This book is remarkable, beautiful, and tangible. So few things in the world are all three. I want everyone to read it.
Jason and Sara have five children, and their sweet boy tucked right in the middle is named Jack. Jack has severe autism.
Autism can be a dark place with few answers. One of the clichés of the autism community is, “If you’ve met one child with autism, you’ve met one child with autism.” Answers are hard to come by, and what works for one kid doesn’t work for many others. Jack is their boy, so autism is part of their landscape.
When Jack was diagnosed, Jason found himself stuck in a valley between a deep, sad hopelessness, and the safety of resignation. Hope felt too dangerous.

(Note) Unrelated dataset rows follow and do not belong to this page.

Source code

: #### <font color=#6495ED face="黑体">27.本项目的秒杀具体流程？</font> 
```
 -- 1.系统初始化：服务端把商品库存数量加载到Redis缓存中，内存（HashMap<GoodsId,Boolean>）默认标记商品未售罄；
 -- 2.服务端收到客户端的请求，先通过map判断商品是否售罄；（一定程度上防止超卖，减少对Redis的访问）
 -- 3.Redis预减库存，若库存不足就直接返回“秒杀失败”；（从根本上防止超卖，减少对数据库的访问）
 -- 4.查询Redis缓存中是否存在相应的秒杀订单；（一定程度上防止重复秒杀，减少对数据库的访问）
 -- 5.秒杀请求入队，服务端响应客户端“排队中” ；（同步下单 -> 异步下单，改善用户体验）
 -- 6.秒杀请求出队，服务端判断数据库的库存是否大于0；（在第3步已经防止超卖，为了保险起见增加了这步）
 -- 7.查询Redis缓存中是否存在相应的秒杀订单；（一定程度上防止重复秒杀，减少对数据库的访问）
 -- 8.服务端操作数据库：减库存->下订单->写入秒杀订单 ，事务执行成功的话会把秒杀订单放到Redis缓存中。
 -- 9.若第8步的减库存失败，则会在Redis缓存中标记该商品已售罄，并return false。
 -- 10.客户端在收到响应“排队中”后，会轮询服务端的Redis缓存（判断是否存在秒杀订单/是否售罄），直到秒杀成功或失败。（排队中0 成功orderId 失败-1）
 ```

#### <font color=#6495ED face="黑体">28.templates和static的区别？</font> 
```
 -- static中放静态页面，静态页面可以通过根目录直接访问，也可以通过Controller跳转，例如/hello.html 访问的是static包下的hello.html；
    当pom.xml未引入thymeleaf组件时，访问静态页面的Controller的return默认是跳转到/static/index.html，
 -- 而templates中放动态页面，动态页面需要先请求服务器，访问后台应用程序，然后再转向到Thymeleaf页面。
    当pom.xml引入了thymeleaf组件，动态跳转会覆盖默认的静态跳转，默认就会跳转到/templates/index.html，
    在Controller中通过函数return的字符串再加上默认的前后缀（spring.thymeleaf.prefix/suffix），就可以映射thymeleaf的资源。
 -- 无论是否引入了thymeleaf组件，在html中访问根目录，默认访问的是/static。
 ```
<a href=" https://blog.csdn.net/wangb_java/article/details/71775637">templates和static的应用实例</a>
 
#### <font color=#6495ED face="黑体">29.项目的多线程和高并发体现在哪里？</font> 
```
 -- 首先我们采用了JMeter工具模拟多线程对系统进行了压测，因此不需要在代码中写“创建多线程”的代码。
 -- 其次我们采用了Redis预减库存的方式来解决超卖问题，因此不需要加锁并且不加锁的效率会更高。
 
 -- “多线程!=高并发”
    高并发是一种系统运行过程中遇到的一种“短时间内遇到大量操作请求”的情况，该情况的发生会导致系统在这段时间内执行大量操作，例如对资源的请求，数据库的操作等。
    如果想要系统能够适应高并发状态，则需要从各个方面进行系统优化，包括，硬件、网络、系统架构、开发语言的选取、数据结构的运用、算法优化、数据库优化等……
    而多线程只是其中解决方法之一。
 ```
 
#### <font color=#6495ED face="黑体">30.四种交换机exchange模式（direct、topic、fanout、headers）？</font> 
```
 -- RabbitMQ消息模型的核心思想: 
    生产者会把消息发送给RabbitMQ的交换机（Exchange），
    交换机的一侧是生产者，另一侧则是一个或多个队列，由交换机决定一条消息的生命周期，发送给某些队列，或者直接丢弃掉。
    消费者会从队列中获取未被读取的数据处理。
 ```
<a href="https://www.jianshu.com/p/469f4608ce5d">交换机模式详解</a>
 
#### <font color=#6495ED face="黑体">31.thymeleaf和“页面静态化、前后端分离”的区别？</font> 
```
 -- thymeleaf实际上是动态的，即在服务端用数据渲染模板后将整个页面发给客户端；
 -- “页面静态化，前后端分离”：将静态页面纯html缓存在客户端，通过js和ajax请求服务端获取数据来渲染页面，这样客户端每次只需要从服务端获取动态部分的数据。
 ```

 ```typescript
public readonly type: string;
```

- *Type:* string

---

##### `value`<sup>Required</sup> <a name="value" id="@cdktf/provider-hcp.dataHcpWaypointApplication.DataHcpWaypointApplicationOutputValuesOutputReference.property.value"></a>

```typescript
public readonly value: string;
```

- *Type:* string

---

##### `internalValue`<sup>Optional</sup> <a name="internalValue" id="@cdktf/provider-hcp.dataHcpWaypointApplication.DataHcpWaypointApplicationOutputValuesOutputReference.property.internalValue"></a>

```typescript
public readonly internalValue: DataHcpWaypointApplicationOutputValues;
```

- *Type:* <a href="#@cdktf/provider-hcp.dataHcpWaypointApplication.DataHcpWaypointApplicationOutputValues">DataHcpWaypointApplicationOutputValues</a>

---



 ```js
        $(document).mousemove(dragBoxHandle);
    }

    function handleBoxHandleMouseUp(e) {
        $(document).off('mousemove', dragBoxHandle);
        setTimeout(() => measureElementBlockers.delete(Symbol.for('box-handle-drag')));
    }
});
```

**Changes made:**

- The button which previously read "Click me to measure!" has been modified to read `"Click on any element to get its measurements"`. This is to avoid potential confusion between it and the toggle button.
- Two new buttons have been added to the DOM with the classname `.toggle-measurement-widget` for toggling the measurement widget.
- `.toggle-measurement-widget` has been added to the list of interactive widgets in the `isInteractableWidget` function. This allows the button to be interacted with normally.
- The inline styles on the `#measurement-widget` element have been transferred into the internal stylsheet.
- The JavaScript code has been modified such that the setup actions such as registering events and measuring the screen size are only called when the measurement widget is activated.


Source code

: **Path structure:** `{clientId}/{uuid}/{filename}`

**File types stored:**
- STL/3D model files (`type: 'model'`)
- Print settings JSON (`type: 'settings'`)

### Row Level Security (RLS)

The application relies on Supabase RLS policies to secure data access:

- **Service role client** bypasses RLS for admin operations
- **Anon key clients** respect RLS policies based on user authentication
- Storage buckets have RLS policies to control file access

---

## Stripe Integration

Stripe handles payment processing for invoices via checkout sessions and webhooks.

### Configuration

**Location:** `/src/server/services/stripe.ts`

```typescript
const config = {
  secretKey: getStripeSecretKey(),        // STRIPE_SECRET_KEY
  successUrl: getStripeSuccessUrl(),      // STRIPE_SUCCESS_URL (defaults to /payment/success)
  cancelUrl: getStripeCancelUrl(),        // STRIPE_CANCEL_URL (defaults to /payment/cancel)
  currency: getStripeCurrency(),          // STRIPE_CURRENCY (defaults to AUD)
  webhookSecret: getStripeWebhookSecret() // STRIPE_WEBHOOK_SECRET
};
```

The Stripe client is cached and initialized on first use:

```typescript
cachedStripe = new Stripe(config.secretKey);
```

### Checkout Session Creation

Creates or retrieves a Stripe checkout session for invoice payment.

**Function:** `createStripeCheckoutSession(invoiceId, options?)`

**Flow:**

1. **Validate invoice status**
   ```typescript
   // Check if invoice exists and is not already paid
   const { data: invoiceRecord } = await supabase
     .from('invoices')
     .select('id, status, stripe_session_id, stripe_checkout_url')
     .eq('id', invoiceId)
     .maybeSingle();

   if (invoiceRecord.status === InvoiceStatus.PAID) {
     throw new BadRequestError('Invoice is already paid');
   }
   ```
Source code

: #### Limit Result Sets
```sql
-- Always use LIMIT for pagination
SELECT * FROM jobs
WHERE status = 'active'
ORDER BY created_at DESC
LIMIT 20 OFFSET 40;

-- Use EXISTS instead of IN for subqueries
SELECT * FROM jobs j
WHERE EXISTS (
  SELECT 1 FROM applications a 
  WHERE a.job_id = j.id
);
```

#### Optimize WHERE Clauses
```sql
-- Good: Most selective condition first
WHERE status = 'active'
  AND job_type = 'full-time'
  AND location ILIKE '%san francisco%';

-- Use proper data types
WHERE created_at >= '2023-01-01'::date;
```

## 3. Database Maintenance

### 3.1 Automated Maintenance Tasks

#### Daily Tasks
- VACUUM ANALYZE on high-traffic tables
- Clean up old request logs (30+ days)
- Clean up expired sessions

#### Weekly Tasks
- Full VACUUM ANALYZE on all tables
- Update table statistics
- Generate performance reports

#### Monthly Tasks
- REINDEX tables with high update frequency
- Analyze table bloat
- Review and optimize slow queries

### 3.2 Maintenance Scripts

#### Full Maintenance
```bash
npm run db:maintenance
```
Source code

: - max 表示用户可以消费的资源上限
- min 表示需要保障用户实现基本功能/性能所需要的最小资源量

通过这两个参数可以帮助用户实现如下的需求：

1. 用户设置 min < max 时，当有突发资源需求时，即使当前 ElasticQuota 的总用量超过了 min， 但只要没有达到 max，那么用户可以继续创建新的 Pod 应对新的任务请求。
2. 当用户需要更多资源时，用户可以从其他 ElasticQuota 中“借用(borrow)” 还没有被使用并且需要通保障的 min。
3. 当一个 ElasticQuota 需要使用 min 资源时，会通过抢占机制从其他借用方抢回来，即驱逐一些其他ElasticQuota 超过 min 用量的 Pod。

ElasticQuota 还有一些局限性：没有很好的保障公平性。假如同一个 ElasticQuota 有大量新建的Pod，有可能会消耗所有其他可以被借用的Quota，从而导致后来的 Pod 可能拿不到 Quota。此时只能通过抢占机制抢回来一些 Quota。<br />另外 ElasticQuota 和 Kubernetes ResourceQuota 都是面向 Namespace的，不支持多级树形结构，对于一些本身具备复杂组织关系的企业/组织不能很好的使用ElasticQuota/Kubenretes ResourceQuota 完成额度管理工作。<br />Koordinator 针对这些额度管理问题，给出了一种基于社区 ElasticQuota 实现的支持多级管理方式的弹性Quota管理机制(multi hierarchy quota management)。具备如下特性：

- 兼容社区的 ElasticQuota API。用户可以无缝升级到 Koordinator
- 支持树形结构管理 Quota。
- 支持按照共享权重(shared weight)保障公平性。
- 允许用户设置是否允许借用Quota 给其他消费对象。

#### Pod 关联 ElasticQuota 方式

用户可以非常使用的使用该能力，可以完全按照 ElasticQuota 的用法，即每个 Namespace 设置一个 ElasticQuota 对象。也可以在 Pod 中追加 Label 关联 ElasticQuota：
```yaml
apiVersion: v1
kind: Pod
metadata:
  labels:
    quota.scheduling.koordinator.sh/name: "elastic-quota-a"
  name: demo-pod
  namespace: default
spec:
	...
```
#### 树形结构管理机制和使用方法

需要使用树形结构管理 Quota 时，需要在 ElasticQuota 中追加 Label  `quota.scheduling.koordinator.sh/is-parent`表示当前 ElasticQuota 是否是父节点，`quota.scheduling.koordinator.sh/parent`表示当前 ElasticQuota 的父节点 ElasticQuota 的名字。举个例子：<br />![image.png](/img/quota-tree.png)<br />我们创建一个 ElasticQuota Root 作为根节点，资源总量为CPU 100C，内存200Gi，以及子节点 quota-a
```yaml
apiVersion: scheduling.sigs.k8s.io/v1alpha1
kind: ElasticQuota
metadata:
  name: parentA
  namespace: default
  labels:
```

It would be easier to lower his expectations – for Jack and for God.
Jason’s book details his extraordinary and honest journey through the Land of Unanswered Prayer, of coming to terms with the fact that God won’t change his son. He has written so honestly about the clichés, the hopelessness, the regressions, and the un-answers, but he also shines a light into the darkness to see where joy is hiding.
Who should read this book? Three groups of people:
- Families in the community of autism and Asperger’s Syndrome. I think Jason’s experience will give a voice to the intimacy of your experience. I imagine you can read this book and say, “Yes. This.”
- Anyone who has loved a child (or the parents of a child) with autism. The diagnosis is more and more common, so more and more of us need the empathy and awareness to love well. Jason invites us into his family, his home, and the pages of his journal, to see what this is like.
- Anyone who has ever asked God for healing, provision, and answers, only to hear a resounding “No.”
So, basically all of us.
I have a touch of experience with writing through honest grief, so I know the real deal when I see it. No platitudes, no fake answers, no bouquets of fake flowers. This is the real deal.
Aching Joy is out today. And it’s the best thing I’ve read this year.